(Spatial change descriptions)
+---+

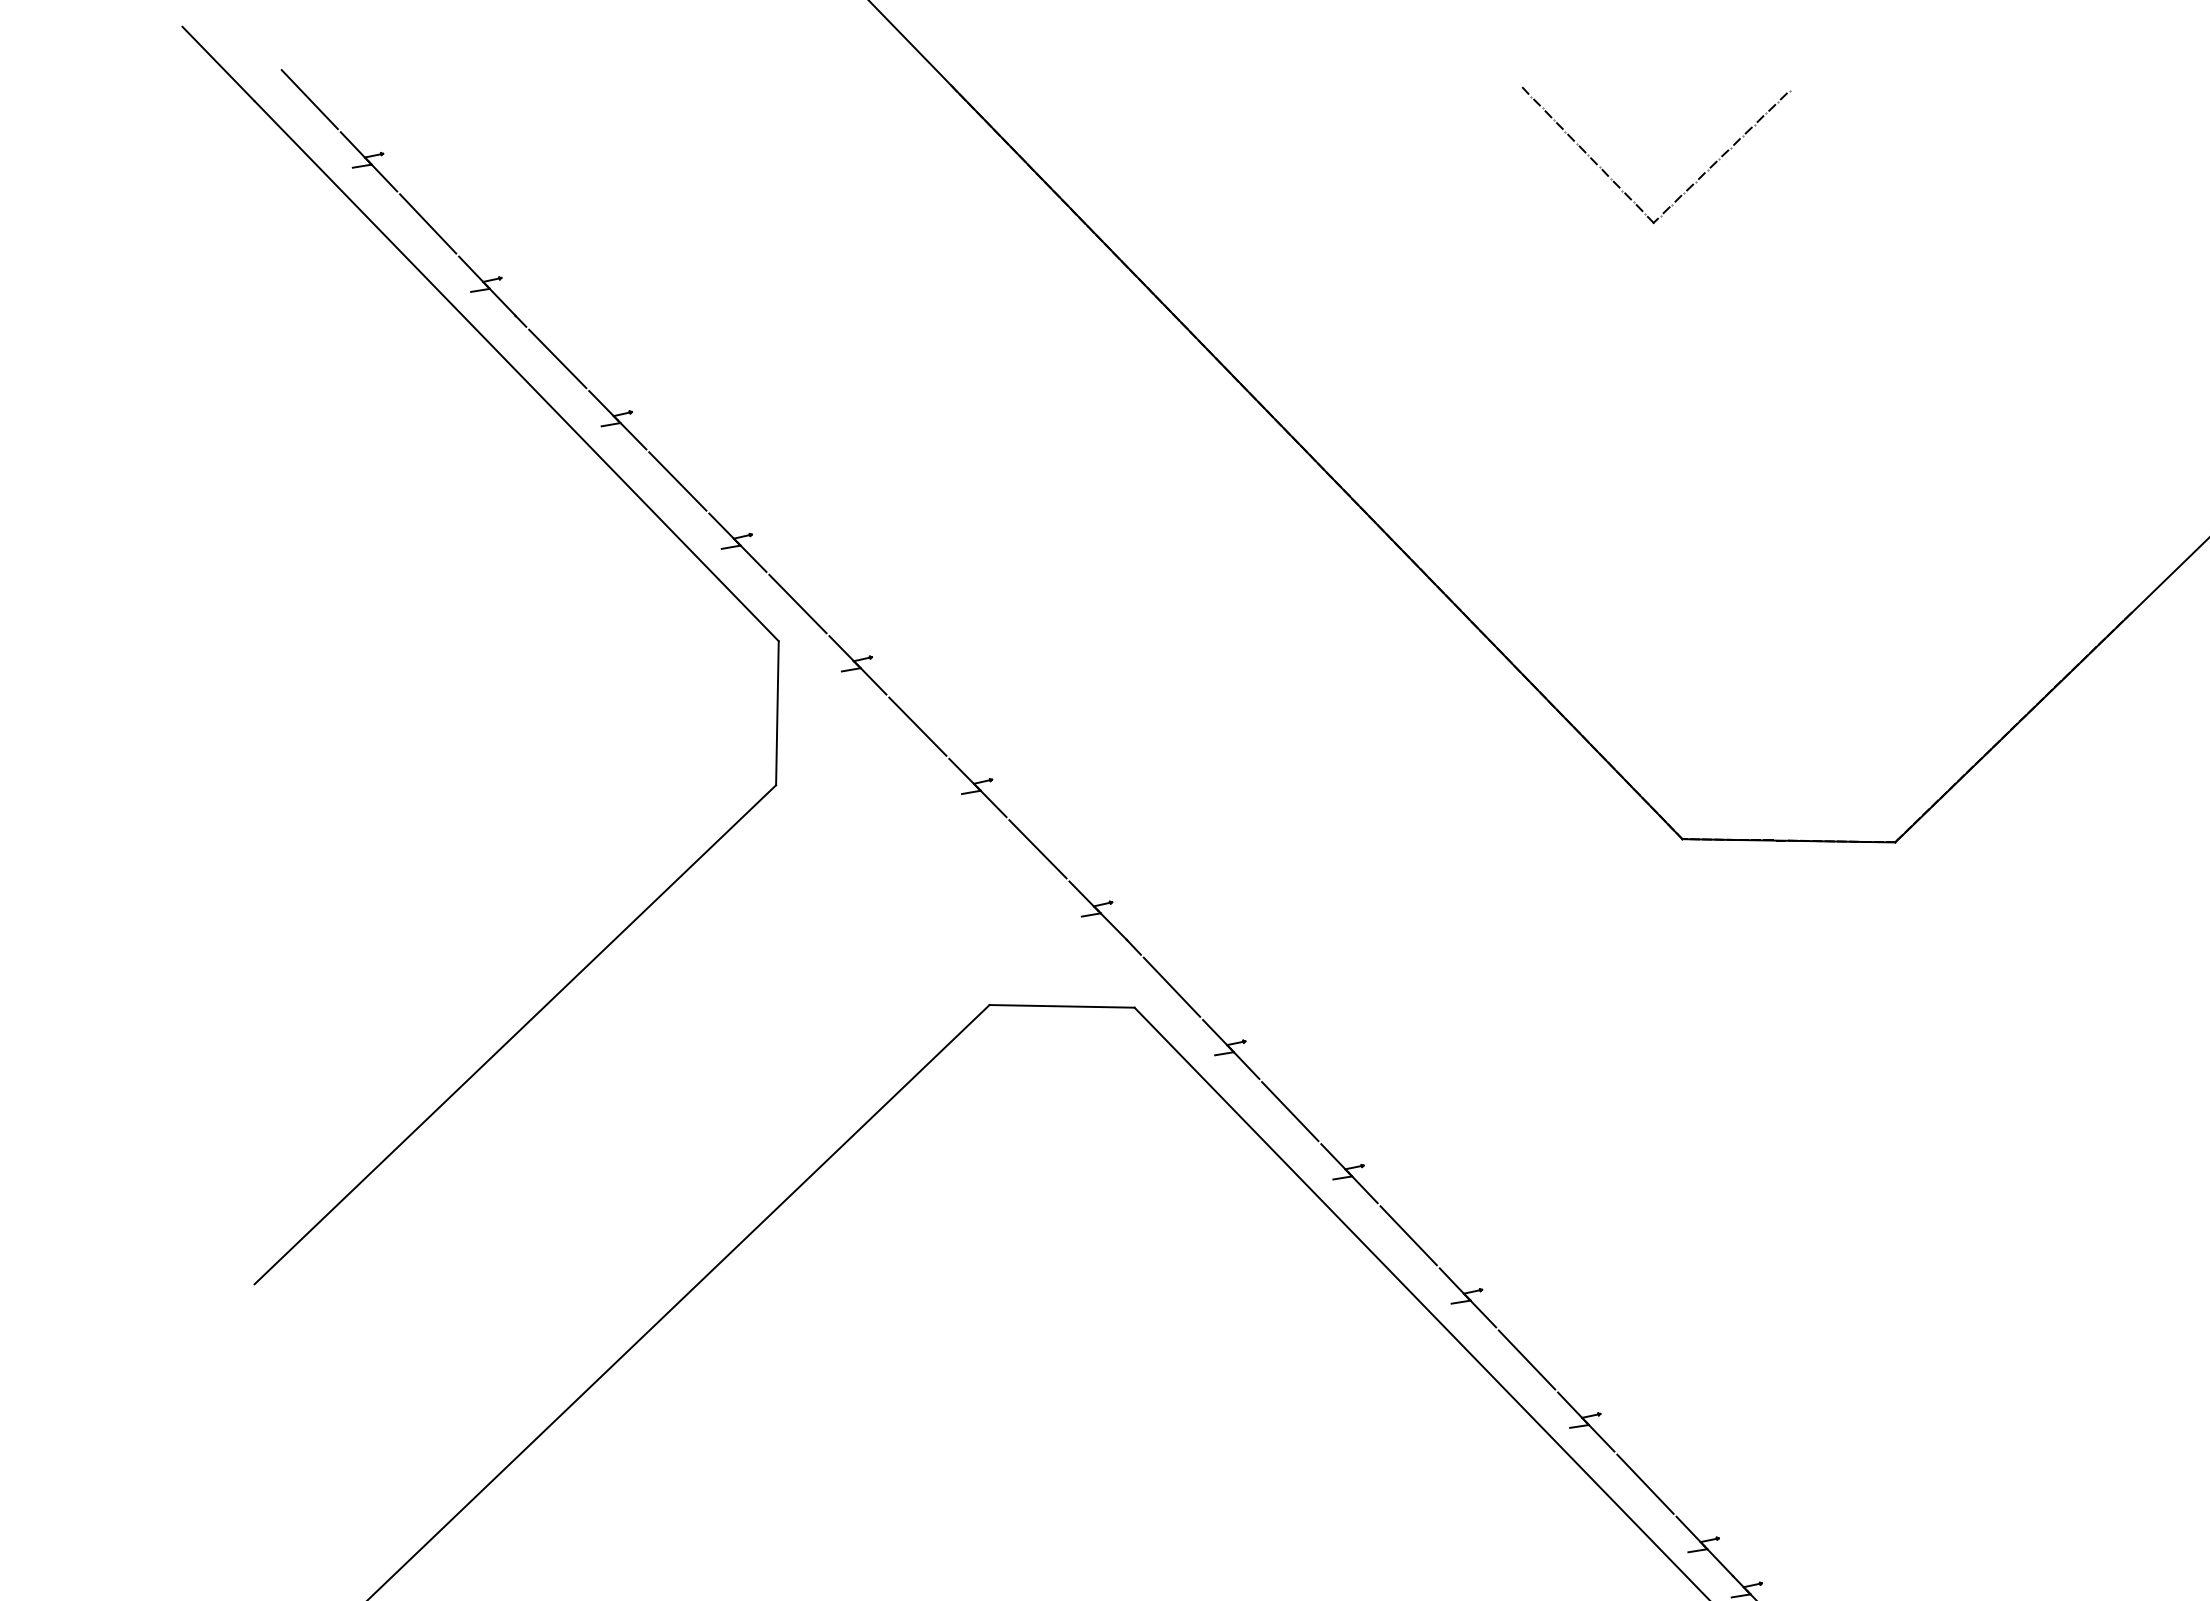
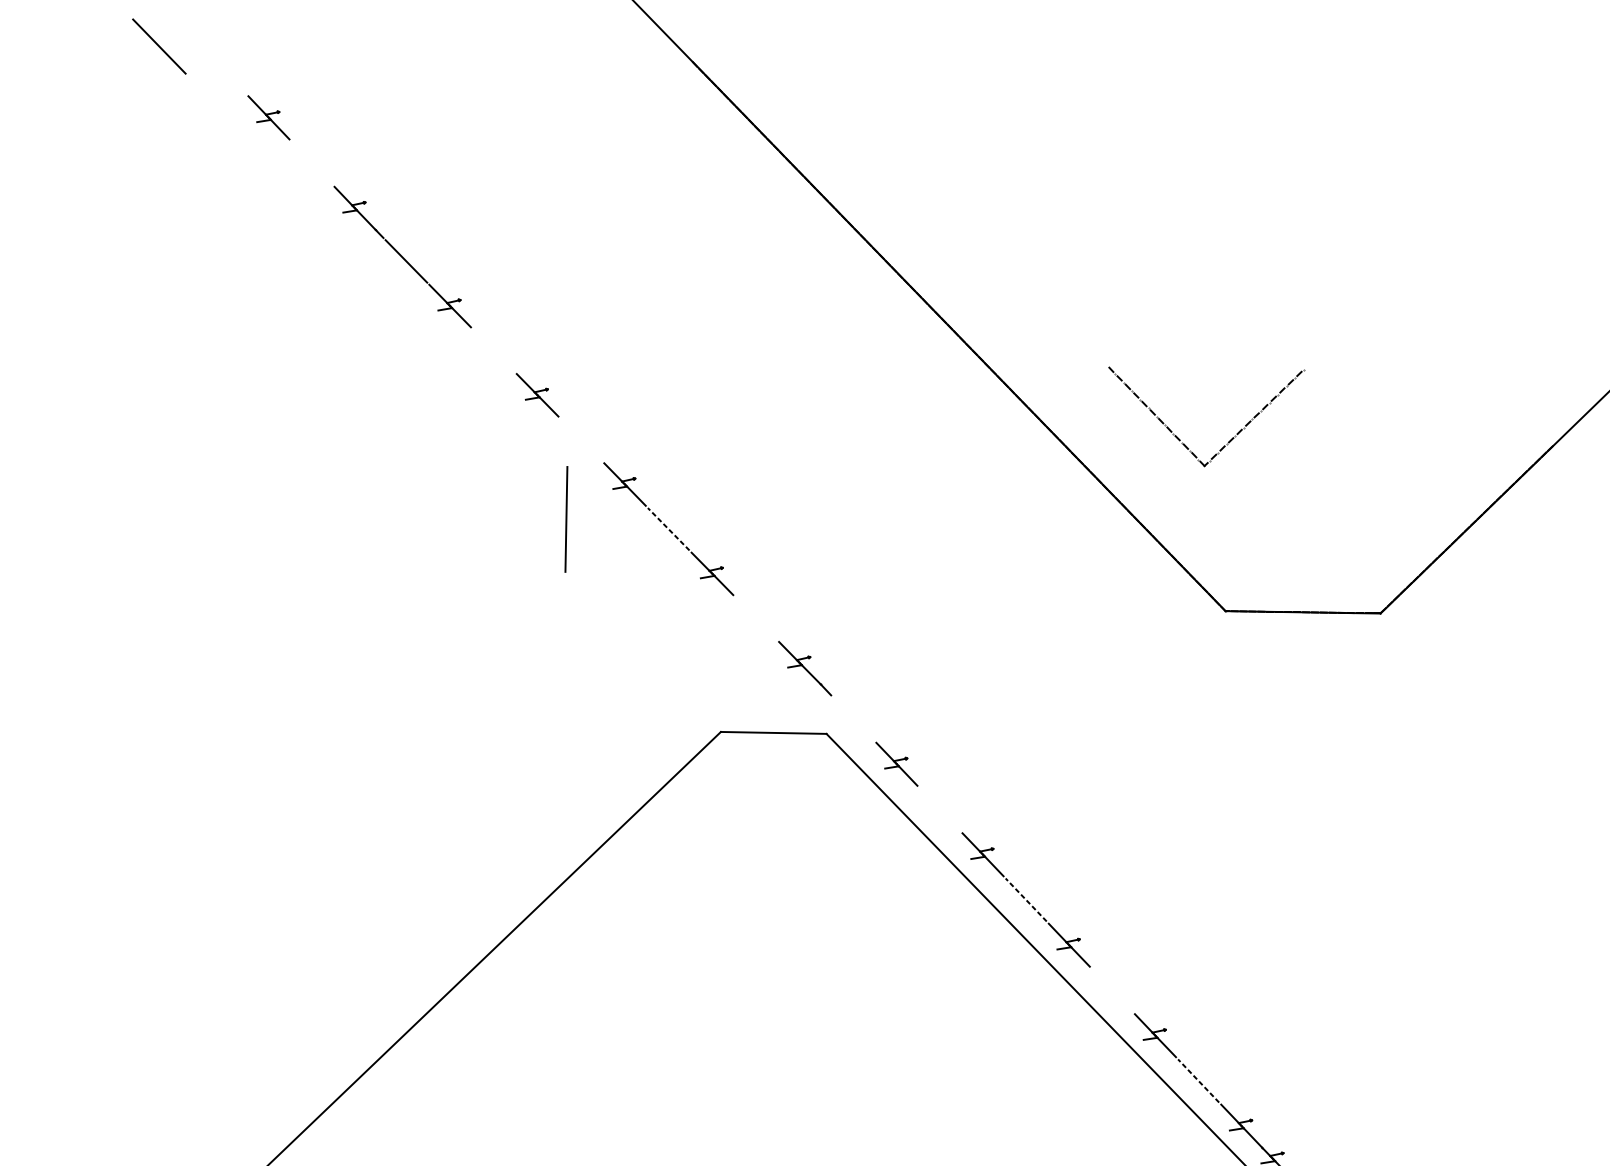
line: (309, 99) -> (225, 72), removed
part: (1689, 186) -> (1230, 439), moved
line: (428, 223) -> (312, 162), removed
line: (516, 371) -> (376, 270), removed
line: (677, 481) -> (493, 350), removed
line: (797, 603) -> (581, 439), removed
line: (917, 726) -> (668, 529), solid -> dashed
line: (1037, 849) -> (755, 618), removed
line: (1171, 986) -> (853, 718), removed
line: (515, 1034) -> (375, 753), removed
line: (1290, 1111) -> (940, 809), removed
line: (1408, 1235) -> (1026, 899), solid -> dashed
line: (1526, 1359) -> (1111, 990), removed
line: (1645, 1484) -> (1198, 1081), solid -> dashed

+---+

__Goal of the exercise__.
Copy every line above exactly, leaving no picture in the copy.

__Response to the task__.
line: (309, 99) -> (225, 72), removed
part: (1689, 186) -> (1230, 439), moved
line: (428, 223) -> (312, 162), removed
line: (516, 371) -> (376, 270), removed
line: (677, 481) -> (493, 350), removed
line: (797, 603) -> (581, 439), removed
line: (917, 726) -> (668, 529), solid -> dashed
line: (1037, 849) -> (755, 618), removed
line: (1171, 986) -> (853, 718), removed
line: (515, 1034) -> (375, 753), removed
line: (1290, 1111) -> (940, 809), removed
line: (1408, 1235) -> (1026, 899), solid -> dashed
line: (1526, 1359) -> (1111, 990), removed
line: (1645, 1484) -> (1198, 1081), solid -> dashed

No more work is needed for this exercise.